Saved entries
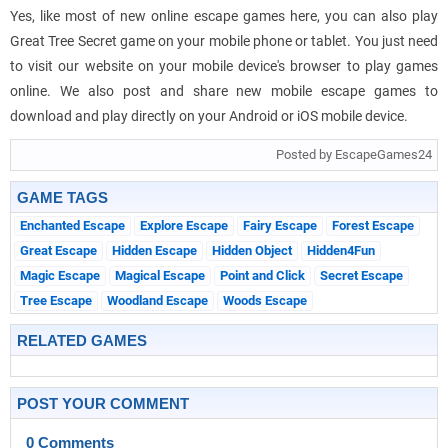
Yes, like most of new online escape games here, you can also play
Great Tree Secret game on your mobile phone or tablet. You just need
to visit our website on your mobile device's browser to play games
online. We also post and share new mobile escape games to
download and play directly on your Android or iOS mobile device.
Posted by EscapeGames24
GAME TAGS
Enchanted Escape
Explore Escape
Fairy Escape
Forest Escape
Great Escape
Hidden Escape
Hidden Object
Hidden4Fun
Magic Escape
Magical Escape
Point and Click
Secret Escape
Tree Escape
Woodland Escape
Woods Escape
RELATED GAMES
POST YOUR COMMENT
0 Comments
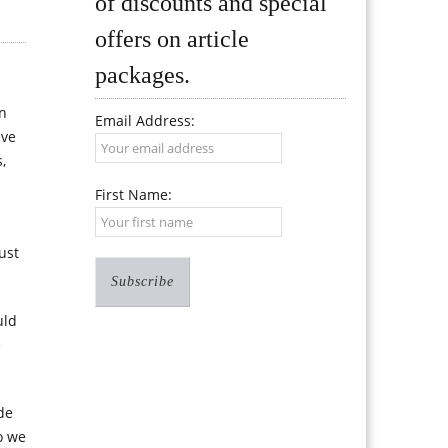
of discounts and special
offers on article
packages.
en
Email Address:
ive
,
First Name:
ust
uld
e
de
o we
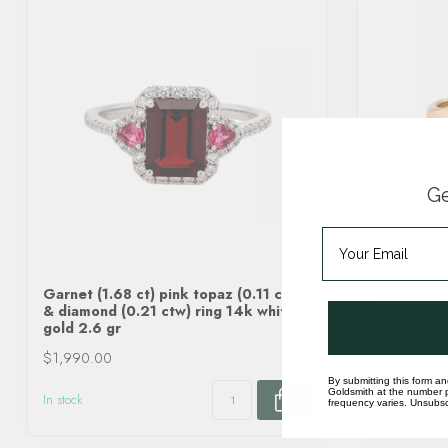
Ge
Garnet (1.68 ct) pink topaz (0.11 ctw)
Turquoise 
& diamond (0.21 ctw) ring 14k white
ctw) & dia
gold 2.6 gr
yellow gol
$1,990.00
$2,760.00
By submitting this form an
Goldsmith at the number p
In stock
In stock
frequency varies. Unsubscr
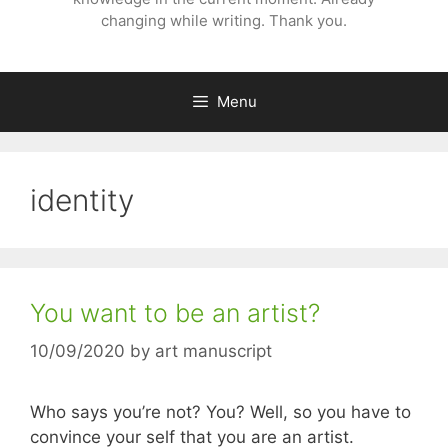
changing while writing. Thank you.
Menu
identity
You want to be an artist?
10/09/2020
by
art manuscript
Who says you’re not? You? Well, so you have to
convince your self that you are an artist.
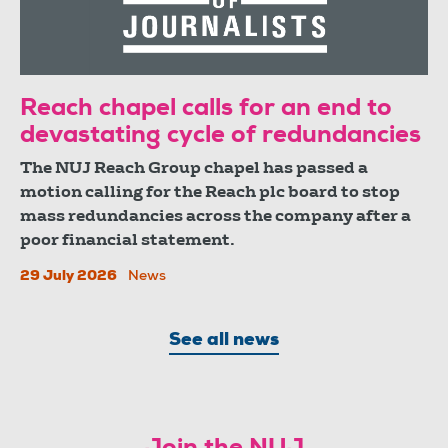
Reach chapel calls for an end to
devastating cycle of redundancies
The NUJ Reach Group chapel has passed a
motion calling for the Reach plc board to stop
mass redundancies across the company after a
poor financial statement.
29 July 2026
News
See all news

> **REQUEST**
Any picture among the entries must be skipped; copy all else exactly.

> **PROBLEM SOLUTION**
Yes, like most of new online escape games here, you can also play
Great Tree Secret game on your mobile phone or tablet. You just need
to visit our website on your mobile device's browser to play games
online. We also post and share new mobile escape games to
download and play directly on your Android or iOS mobile device.
Posted by EscapeGames24
GAME TAGS
Enchanted Escape
Explore Escape
Fairy Escape
Forest Escape
Great Escape
Hidden Escape
Hidden Object
Hidden4Fun
Magic Escape
Magical Escape
Point and Click
Secret Escape
Tree Escape
Woodland Escape
Woods Escape
RELATED GAMES
POST YOUR COMMENT
0 Comments
of discounts and special
offers on article
packages.
en
Email Address:
ive
,
First Name:
ust
uld
e
de
o we
Ge
Garnet (1.68 ct) pink topaz (0.11 ctw)
Turquoise 
& diamond (0.21 ctw) ring 14k white
ctw) & dia
gold 2.6 gr
yellow gol
$1,990.00
$2,760.00
By submitting this form an
Goldsmith at the number p
In stock
In stock
frequency varies. Unsubscr
changing while writing. Thank you.
Menu
identity
You want to be an artist?
10/09/2020
by
art manuscript
Who says you’re not? You? Well, so you have to
convince your self that you are an artist.
Reach chapel calls for an end to
devastating cycle of redundancies
The NUJ Reach Group chapel has passed a
motion calling for the Reach plc board to stop
mass redundancies across the company after a
poor financial statement.
29 July 2026
News
See all news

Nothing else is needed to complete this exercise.